On April 16, NASA's latest and greatest mission is set to launch to space. The new space telescope is named TESS (Transiting Exoplanet Survey Satellite) and it has a pretty awesome job. TESS is going on a hunt for alien planets. 

The new mission, which is more than 10 years in the making, could mark our first step toward discovering another planet outside of our solar system that harbors life.

Stephen Rinehart, TESS project scientist, said, TESS is opening a door for a whole new kind of study. We’re going to be able study individual planets and start talking about the differences between planets.
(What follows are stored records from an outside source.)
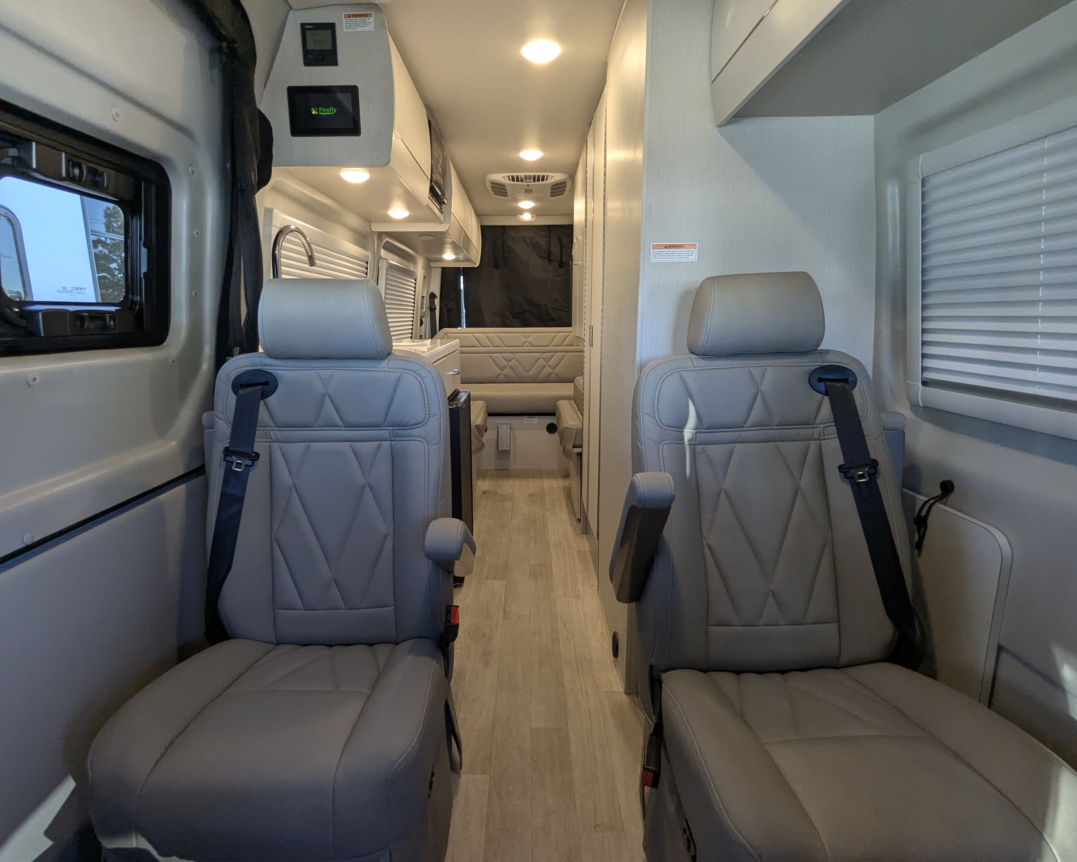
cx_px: 520
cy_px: 433
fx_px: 542
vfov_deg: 77.0
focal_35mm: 17
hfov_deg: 89.6
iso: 186
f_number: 2.2
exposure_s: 1/120
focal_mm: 2.35
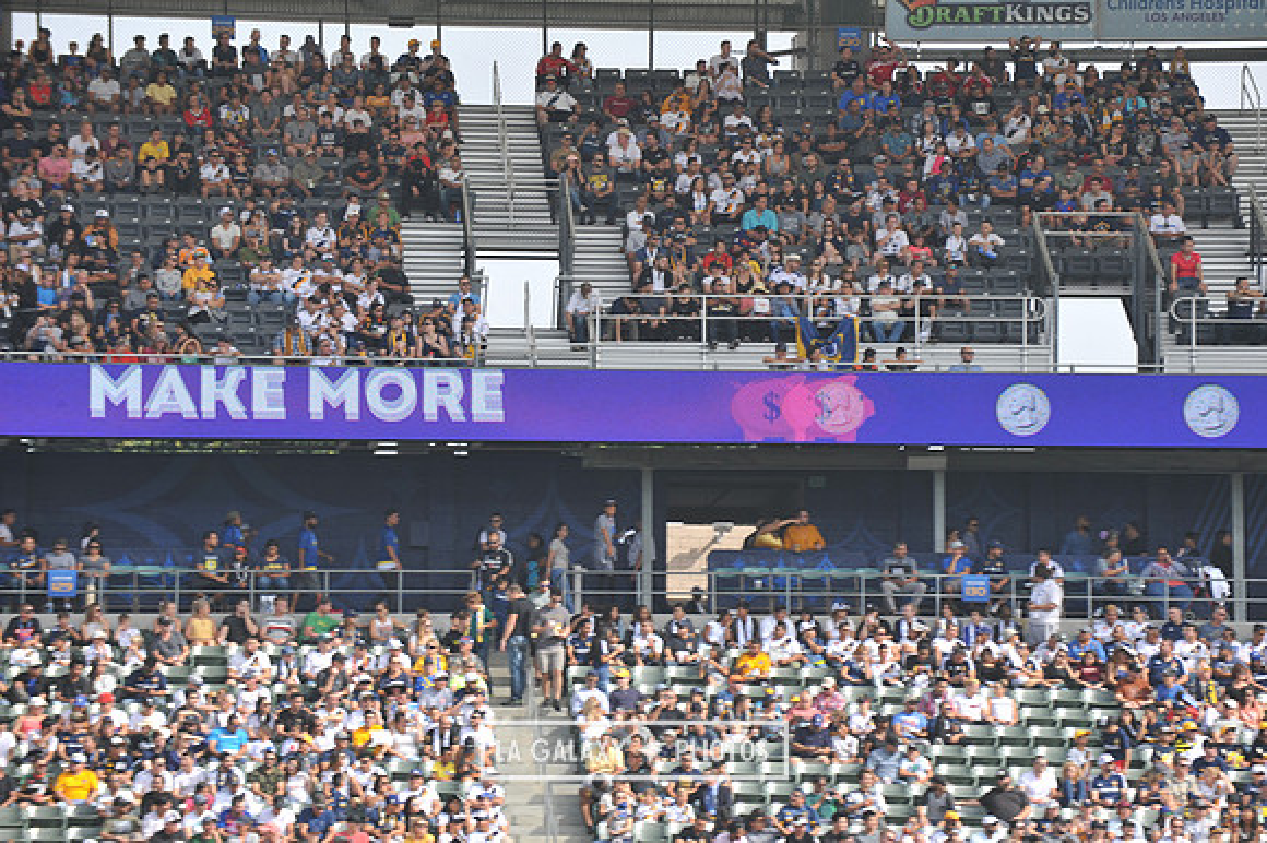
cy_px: 422
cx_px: 634
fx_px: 7035
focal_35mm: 200
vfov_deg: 6.9
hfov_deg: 10.3
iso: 200
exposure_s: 1/320
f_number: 9
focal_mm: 200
The targets TESS finds are going to be fantastic subjects for research for decades to come. It’s the beginning of a new era of exoplanet research.
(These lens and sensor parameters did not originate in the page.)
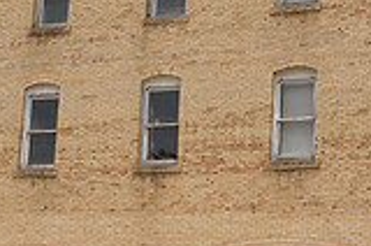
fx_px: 1008
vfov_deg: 13.9
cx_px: 276
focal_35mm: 98
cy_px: 94
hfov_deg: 20.7
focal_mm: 18
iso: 200
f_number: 7.1
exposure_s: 1/250
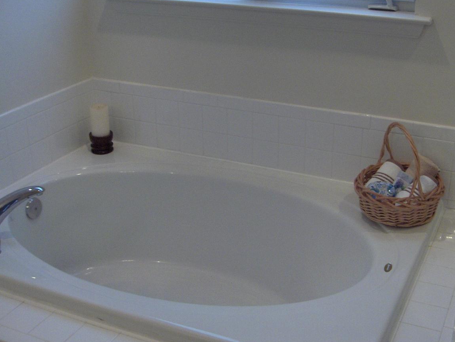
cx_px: 272
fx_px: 644
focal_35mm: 49
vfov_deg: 29.7
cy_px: 161
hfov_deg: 38.7
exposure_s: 1/78.5
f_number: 2.8
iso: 200
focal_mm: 8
Unlike other exoplanet-hunting spacecraft, TESS is perfectly equipped to locate Earth sized planets circling stars in the habitable zone, the part of a star's orbit where liquid water could be sustained on a planet's surface. If a planet the size of Earth is in a star's habitable zone, it's at least theoretically possible that the planet could sustain life. TESS is designed to hunt for these worlds around bright, relatively nearby stars, according to NASA. The satellite will spend about two years surveying the sky for signs of planets ranging in size from about Jupiter to Earth. 

Elisa Quintana, a NASA astrophysicist, said in a video about the mission, it's going to help us answer a really important question, and that is is, 'Which of our nearest stellar neighbors has planets?
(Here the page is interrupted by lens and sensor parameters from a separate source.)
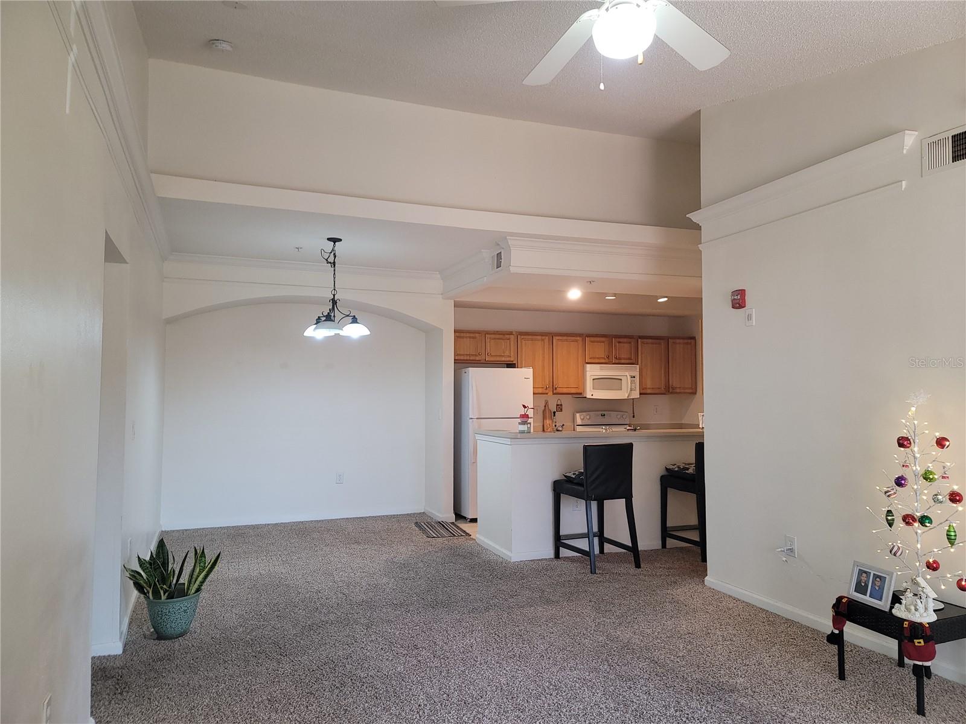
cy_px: 362
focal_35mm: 25
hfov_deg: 69.4
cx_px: 483
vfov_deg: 54.9
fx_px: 698
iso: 100
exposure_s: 1/30
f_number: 1.8
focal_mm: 7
The satellite will find these worlds by searching for small dips in the brightness of a star that are created when a planet passes between or transits, its host star and the telescope. Those transits allow scientists to figure out the size of a planet, learn more about its atmosphere, and even characterize its orbit.

TESS will help build upon the legacy of the Kepler Space Telescope, another exoplanet hunting satellite using the same transit method that's still in space today. The Kepler changed our understanding of the galaxy by spotting 2,600 confirmed exoplanets orbiting stars up to 3,000 light-years away.

Paul Hertz, Astrophysics Division director said, we learned from Kepler that there are more planets than stars in our sky and now TESS will open our eyes to the variety of planets around some of the closest stars.

While Kepler's main mission was to stare deeply into one part of the sky, keeping an eye out for worlds circling distant stars, TESS will survey a large part of the sky, with a particular focus on nearby, bright stars.

Data gathered by TESS will also be used to help with the James Webb Space Telescope's (JWST) mission, when it hopefully launches to space in 2020.The JWST, which is known as the Hubble Space Telescope's successor, will be able to peer into the atmospheres of exoplanets, figuring out if the worlds could be habitable.
 
MIT exoplanet hunter Sara Seager said via email, we plan to followup atmospheres with JWST and we have the capability to find water vapor and signs of life by way of gases that don’t belong that might be attributed to life.

TESS is a particularly exciting moment for exoplanet scientists today, but hopefully the public will want to get involved as well. 

Seager said, planet finding never gets old. I hope the public will joyfully share in discoveries.